I am not following you Mukhar. The session id is being saved, atleast when
run with IE, because I have been able to retrieve it at the servlet level.
I can retrieve the saved session with IE but Netscape returns null. So,
Netscape either does not let me save the session or does not let me retrieve
it for some reason.
To answer Christophers question: I am actually setting the attribute in a
jsp page which then uses a jsp tag to call the applet.
"session.setAttribute("obSession", obSession);" sets my obSession attribute
in the jsp. The applet then calls several servlets to populate various
fields of the applet. The servlets use "HttpSession session =
request.getSession(false);" to retrieve the session and then retrieve the
attribute from the session. This is where the problem lies, Netscape
returns session = null, IE returns the valid session.
'session' is a predefined variable or implicit object of jsp just like
'out', 'response' and 'request'
This works like a gem using IE 5.5. Bring it up with Netscape 4.75 and the
session is returned null.
I'm wondering if this has something to do with the directory structure and
placement of my servlet classes under Tomcat 3.1???
dennis
-----Original Message-----
From: Kevin Mukhar [mailto:[EMAIL PROTECTED]]
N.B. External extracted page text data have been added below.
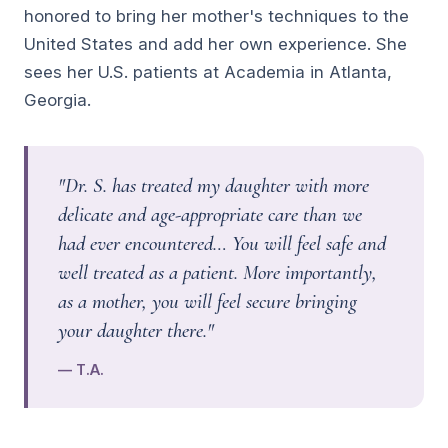
honored to bring her mother's techniques to the
United States and add her own experience. She
sees her U.S. patients at Academia in Atlanta,
Georgia.
"Dr. S. has treated my daughter with more
delicate and age-appropriate care than we
had ever encountered… You will feel safe and
well treated as a patient. More importantly,
as a mother, you will feel secure bringing
your daughter there."
— T.A.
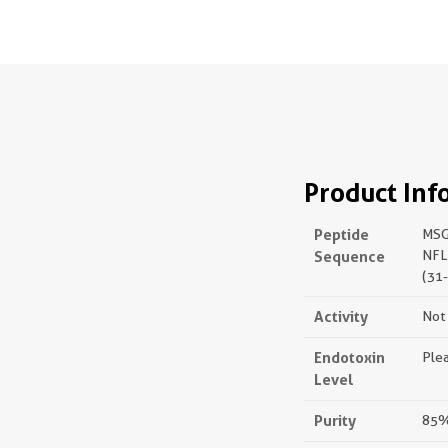
Product Inf
Peptide
MSG
Sequence
NFL
(31
Activity
Not 
Endotoxin
Plea
Level
Purity
85%,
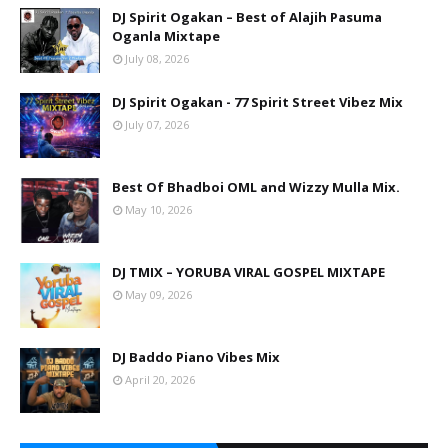
DJ Spirit Ogakan – Best of Alajih Pasuma
Oganla Mixtape
July 08, 2026
DJ Spirit Ogakan - 77 Spirit Street Vibez Mix
July 07, 2026
Best Of Bhadboi OML and Wizzy Mulla Mix.
May 10, 2026
DJ TMIX – YORUBA VIRAL GOSPEL MIXTAPE
May 09, 2026
DJ Baddo Piano Vibes Mix
April 20, 2026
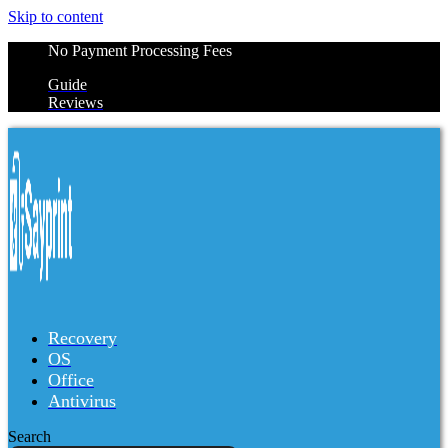
Skip to content
No Payment Processing Fees
Guide
Reviews
Recovery
OS
Office
Antivirus
Search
Sent: Monday, October 09, 2000 6:51 PM
To: [EMAIL PROTECTED]
Subject: Re: Netscape and session tracking
Dennis Sasinka wrote:
>
> I have looked through the archive and seen similar questions but no clear
> answers.
>
> I have an applet that stores an attribute using
> "session.setAttribute("name", value)" and then calls several servlets.
When
> calling the servlets, any attempt to retrieve the session using
> "request.getSession(false)" is returned null (yes, it returns a new
session
> when set to true but that does me no good). This only happens in
Netscape,
> IE works fine. I'm running Netscape 4.75 and IE 5.5, Servlet API 2.2 and
> Tomcat 3.1. Can anyone help?
It sounds as though your applet is not saving/returning the session id
to the server. When an applet (or any application other than the
browser) is the client, then the applet is responsible for reading the
session-id cookie sent by the servlet container, and returning the
session id when it next connects to the server. Information on session
tracking is in the archives.
You can also look at the example here: http://pages.about.com/kmukhar. I
wrote the example more to show applet-servlet communication, but the
applet code shows an applet sending a cookie to the server. For session
tracking, you do not need to send or read the cookie from the servlet,
that is handled by the servlet container.